Hong isn’t the first student to do this. The audiology program allows students to add and simultaneously pursue a PhD during their third year. Now in her fourth year, Hong works full-time in a clinical setting. Her externship is at Boys Town National Research Hospital in Omaha, one of the few places where she could do both clinical work and research during her externship. “Boystown is like Disneyland for audiologists,” she laughs. “It was one of the few places where I could gain both clinical and research experience.”
The right fit
Hong’s research at Boystown examines how hearing aid fittings in children and adolescents impact loudness, sound quality, and background noise. “Our world is surprisingly noisy,” she explains. “Classrooms, traffic, and reverberation all make listening environments difficult. Hearing aids and cochlear implants don’t amplify just speech; they amplify everything.”
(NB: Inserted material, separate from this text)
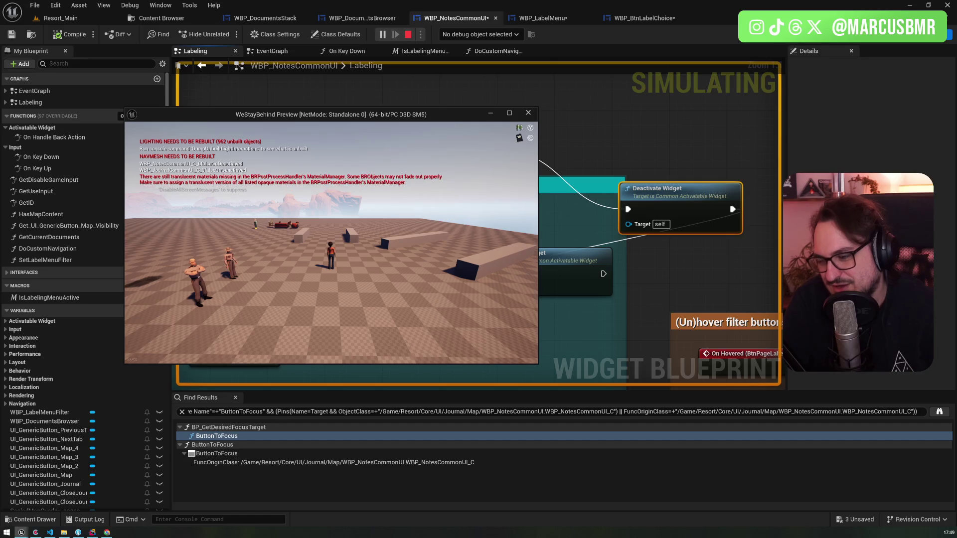
pyautogui.press('Escape')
For children, this challenge is especially critical. They are in a sensitive period for language development, and unclear input can hinder development. Hong’s current project at Boystown is examining a potential culprit – poorly-fitted hearing aids.
Like glasses, hearing aids also have prescriptions, but research indicates that most are underfit, which negatively impacts speech perception. “It’s like walking around with very blurry glasses,” she explains. “You can hear, but there is not a lot of clarity for speech sounds.”
The study adjusts adolescents’ hearing aids, measuring how they perform in noisy environments and how they rate sound quality. The goal is not only to document the benefits of proper fitting but also to understand why underfitting is so common, which is still unknown. “That’s part of what makes this research so important,” Hong says.
From clinic to lab
Hong’s dissertation is still in development while she finishes her clinical degree at Boystown, but she’s already forming ideas. Her vision is to eventually integrate her current study with her previous experience in neuroimaging. The goal would be to identify the underlying mechanisms for processing speech and background noise and how that is impacted by hearing aid fittings.
“We still don’t fully understand how children and adolescents understand speech and background noise,” Hong says. “Hearing aids and research seem to develop so quickly, but if we’re underfitting their hearing aids the whole time, how much further could we be?”
Examining the long-term effects of underfitted hearing aids could help better inform clinical practices. “By understanding how the maturing brain processes speech in noise, we can provide a foundation for more informed clinical care,” she says.
Hong isn’t listening to the noise of previous research. She’s cutting through to make improvements so that children and adolescents can better understand the world around them.